Bader, along with Harvard professor David Brooks and USC Viterbi School of Engineering Prof. Viktor Prasanna, are the principal investigators hosting a birds-of-a-feather session at the Supercomputing 2021 conference on Nov. 16 in St. Louis to drum up support for StreamWare, already in development by them and other colleagues. So far, they have cooperation pledges from AMD, Google, Intel, Microsoft and Xilinx. “We would also reach out to additional companies with whom we’ve collaborated previously, including for example, IBM, HPE, Qualcomm and ARM,” they stated.
The group is supported by a $250,000 National Science Foundation planning grant, which they’ll use to study areas of improvement at the intersection of high-transaction online applications and the underlying server and network hardware — “A truly interdisciplinary team … to propose a vertically integrated system covering applications, algorithms, software and architecture,” USC’s Prasanna noted.

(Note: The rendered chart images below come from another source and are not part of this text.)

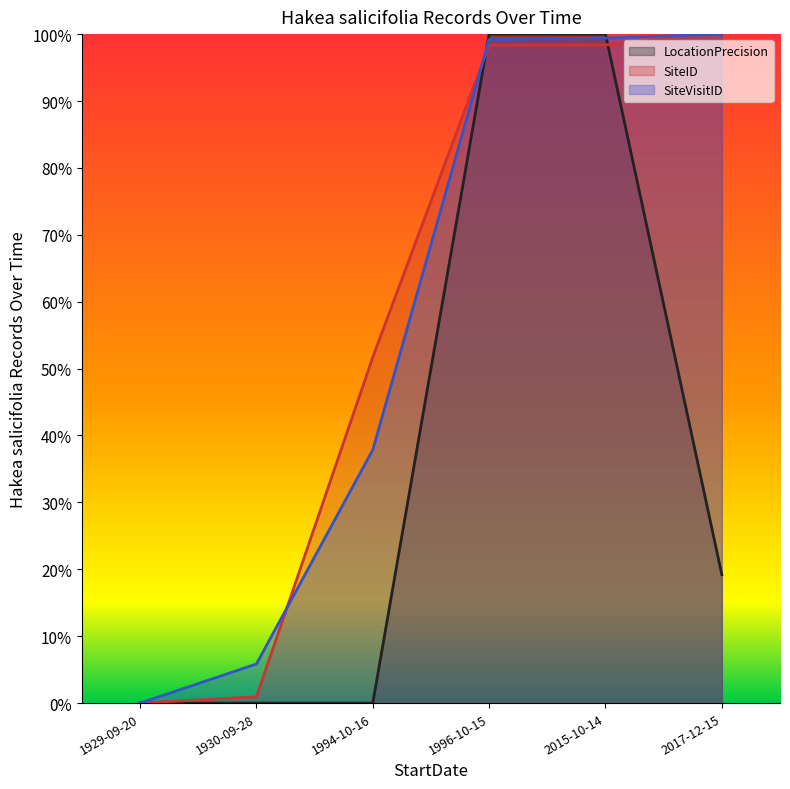

What is the sum of the SiteVisitID values at 1929-09-20 and 1996-10-15?

99.2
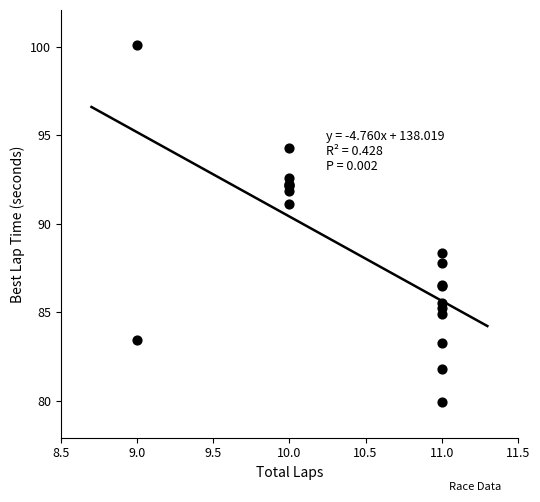

What Y value in the scatter plot is closest to 89?

88.3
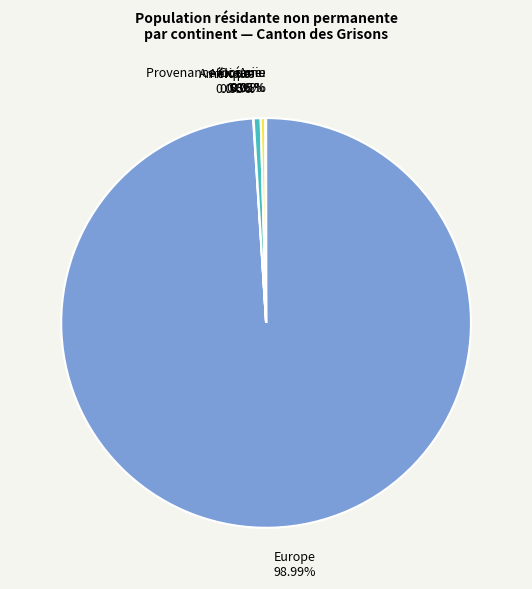

Which category has the biggest portion of the pie?

Europe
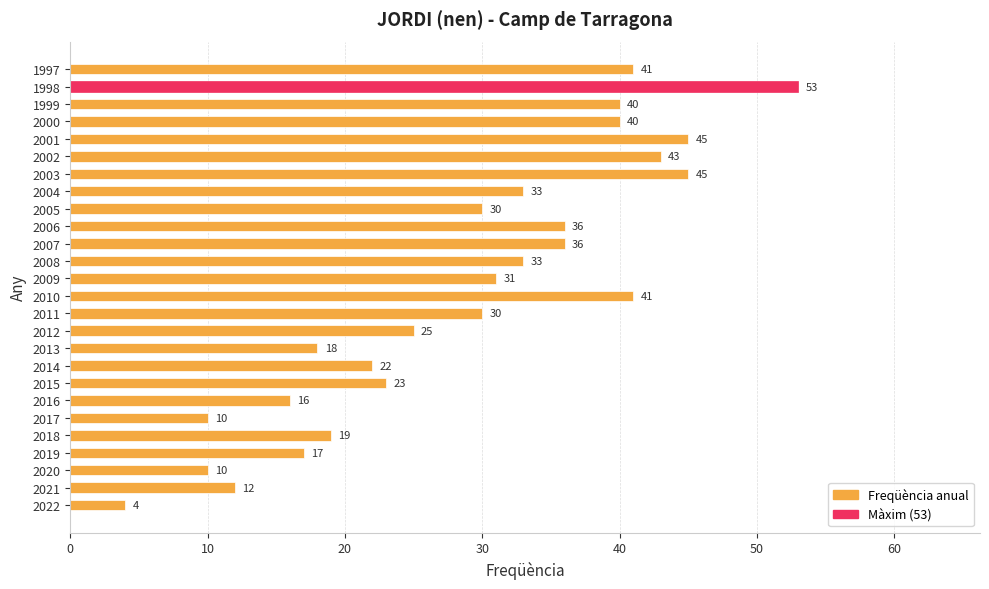

Reading bottom to top, transcribe all the data shown in this chart.

2022=4	2021=12	2020=10	2019=17	2018=19	2017=10	2016=16	2015=23	2014=22	2013=18	2012=25	2011=30	2010=41	2009=31	2008=33	2007=36	2006=36	2005=30	2004=33	2003=45	2002=43	2001=45	2000=40	1999=40	1998=53	1997=41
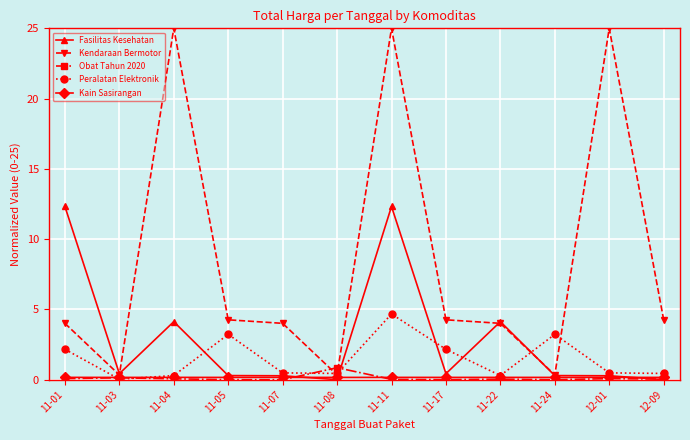

At which category is the sum across all series the highest?

11-11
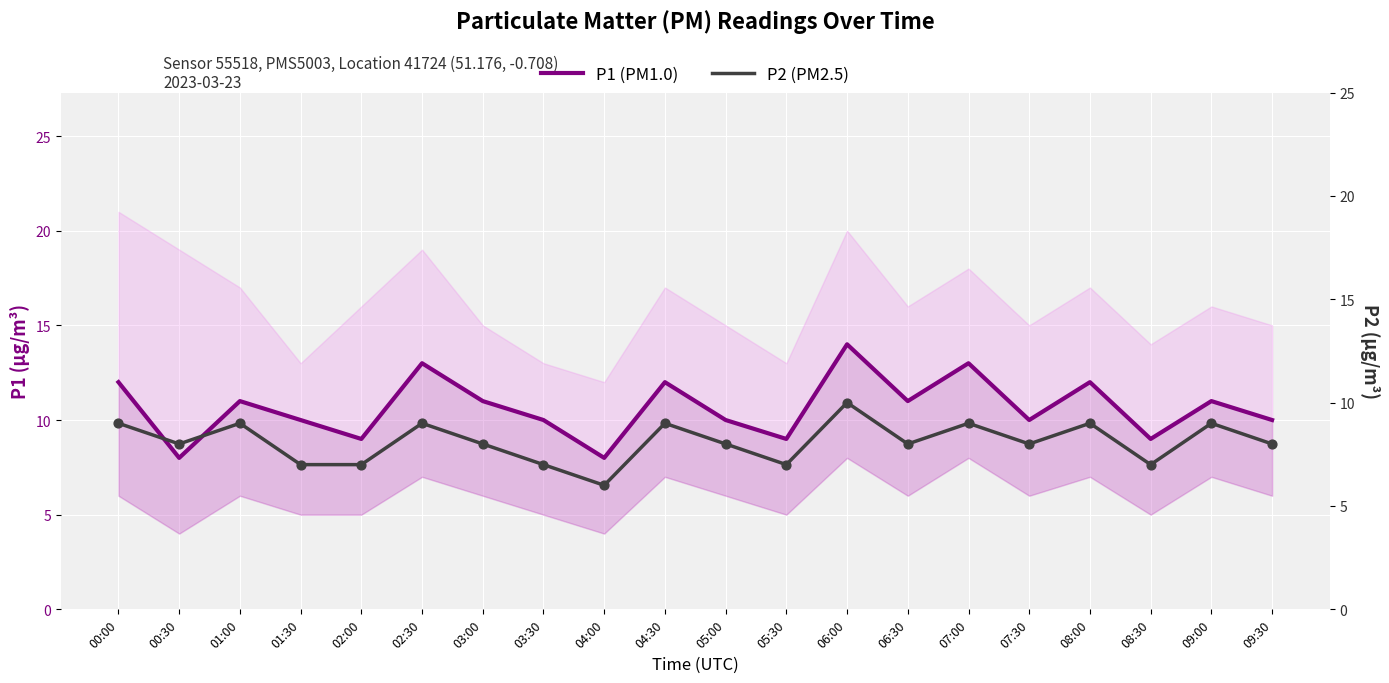

Which series reaches the minimum Y coordinate?

P2 (PM2.5)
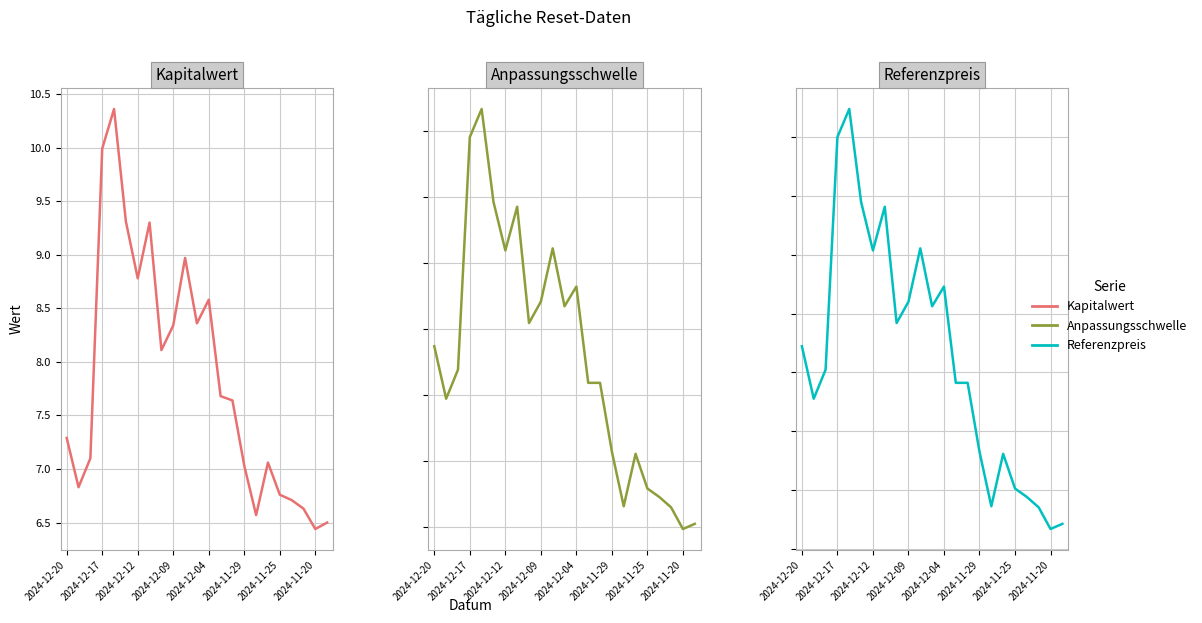

Is this an area chart (filled region under the line)?

No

“The outcomes of the planning phase will include a proposal for the research activities to be carried out in the [next] grant, publications on the results of the survey activities and future research directions for enabling streaming data science, and curriculum for future graduate and undergraduate courses,” they stated in their grant proposal.
“Rather than waiting to collect this information to a central location and process it, our thought is to create streaming analytics able to make decisions on the fly,” Bader explained. Currently, “There’s a lot of work [called] streaming but often that work is very simplistic in nature, for instance with a single data source and running a single analytic such as frequency counting.” Current efforts also have trouble scaling up, he added.
The group will test new combinations of open-source, state-of-the-art algorithms and hardware accelerators, on data sets from astrophysics, smart grids and network science. Bader said he thinks prototypes could be ready to demonstrate in 3-6 months from now.
“The proposed project will positively influence a wide range of applications in scientific and engineering domains. The developed data science kernel catalogue will enable the big data research community to prioritize research on improving the performance of these kernels,” the researchers stated in their grant proposal. “This project will also be directed towards promoting scientific education through the involvement of high school and university students, especially female and underrepresented minority students.”
In addition, starting with Harvard, the project results will influence course curricula in data science and related fields. Ultimately, “Where we’re heading is predictive analytics,” Bader said, by using machine learning and artificial intelligence.